After the village of Shyok – named after the river of the same moniker, there is no habitation apart from the Army units. No dwellings ever on this portion of the fabled Silk Route. The names now take on a Yarkandi hue, names of old campsites of the caravans. Charbagh, Sultan Chushko, Murgo, Burtse, Qazilangar; they all are so evocative of the trade routes, so steeped in history and legend. The sighting of herds of Ibex became commonplace, but the sighting of the Argali, as the Mongols call the Big Horn Sheep, is still a rare wonder. Weighing in at 200kg, this wild sheep was spotted at the junction of the Chang Chenmo and Shyok rivers in a large herd.

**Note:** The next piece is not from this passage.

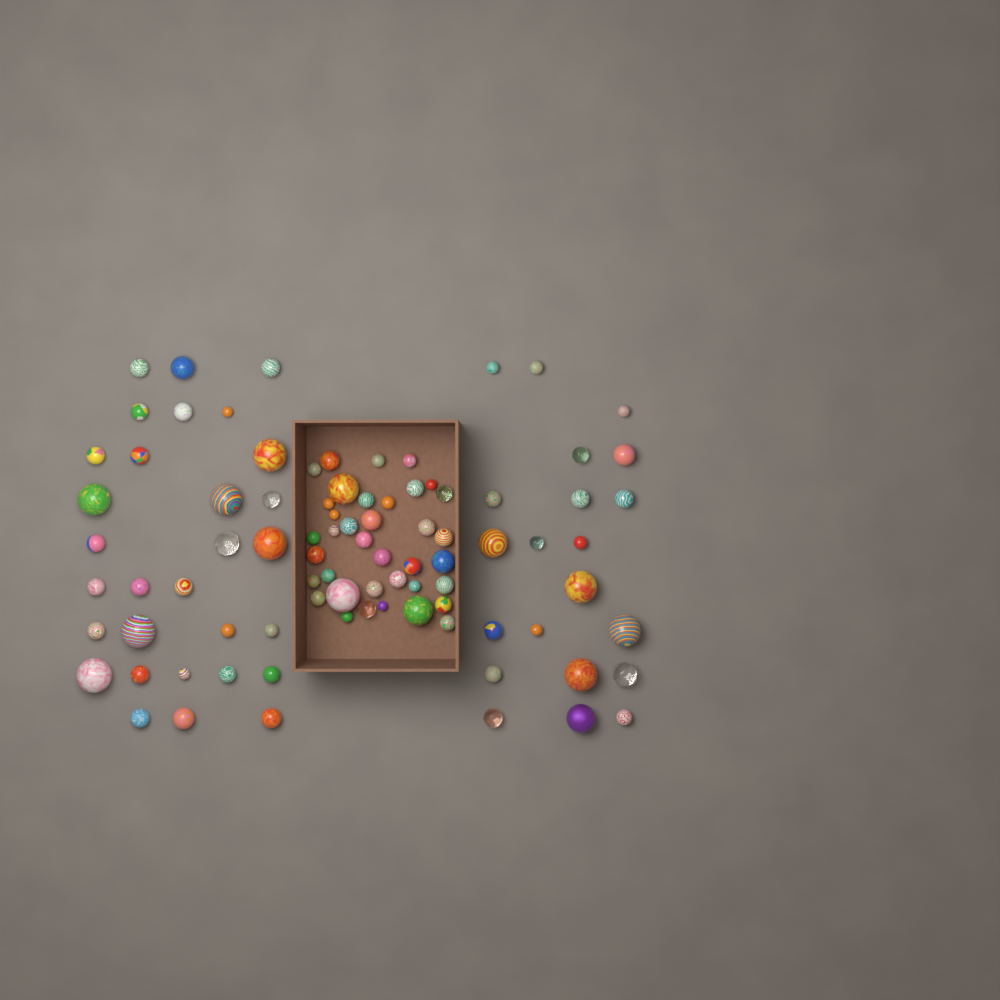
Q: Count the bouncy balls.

The area became totally raw after we left Chongtash for Daulat Beg Oldie. Riding in the Shyok riverbed for 16km after Bursay was another surreal experience. The frozen river, thankfully now only two feet deep under the ice crust, was a handful to cross. The front tyre went through the top layer of ice, in places, with a loud crack. This was followed by a water splash, thigh high, in an already minus 25 degree Celsius environment. No fear of getting wet though, as the water froze on my pant leg instantly. Once out of the riverbed at Qazilangar, we merely shook off the layers of ice, revealing dry pants underneath, very, very cold – but dry!

We rode to Gapshen, skirting the Depsang Plain since the international border disputes and incidents of 2013, have the Chinese Observation Posts in sight, and we did not want to be the cause for yet another border patrol meeting! The road now went on to the crest of the mountain. Putting on the studded tyres and even the ice-cleats on riding boots exhausted everyone as the altitude was well over 17,000ft! The next 60km to DBO turned to pure hell. Snow and ice, followed by deep slush and mud traps, interlaced with fesh-fesh – the dreaded talcum powder-like sand of the cold desert, made up the torture test for the next five hours. Blood pressure readings went off the scale. Mine went up to 160/110 with a pulse rate of 150! Survival is the key here.

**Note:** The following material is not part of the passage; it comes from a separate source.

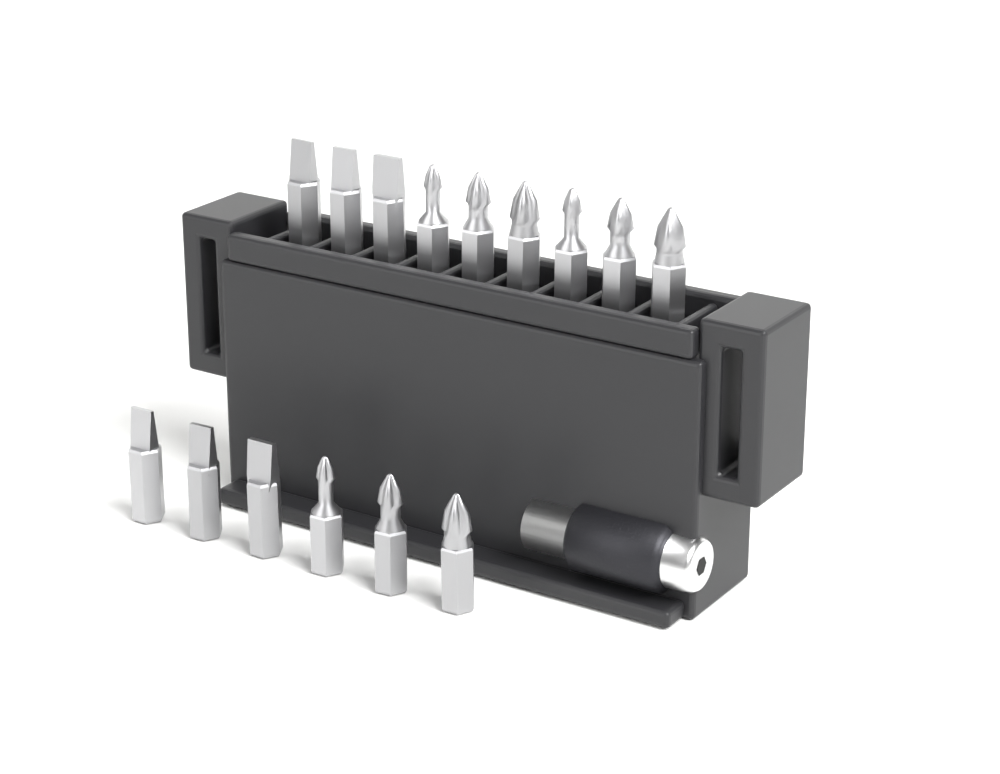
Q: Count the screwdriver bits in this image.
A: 15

There is no joy like reaching somewhere that you have dreamt of for a decade. To be the first to ride into Daulat Beg Oldie on a motorcycle listening to Floyd and ‘The Great Gig in the Sky’ was epic. The next morning dawned with the scale at minus 30deg. The surreal 22km ride to the Karakoram Pass was the crowning glory of the entire Himalayan Heights Expedition.

I went around the forbidding bone pillar and placed a bone. For luck. A Chinese surveillance camera recorded every detail. On the way down from the pass I muttered a prayer for the souls of Daulat Beg and his ill-fated caravan.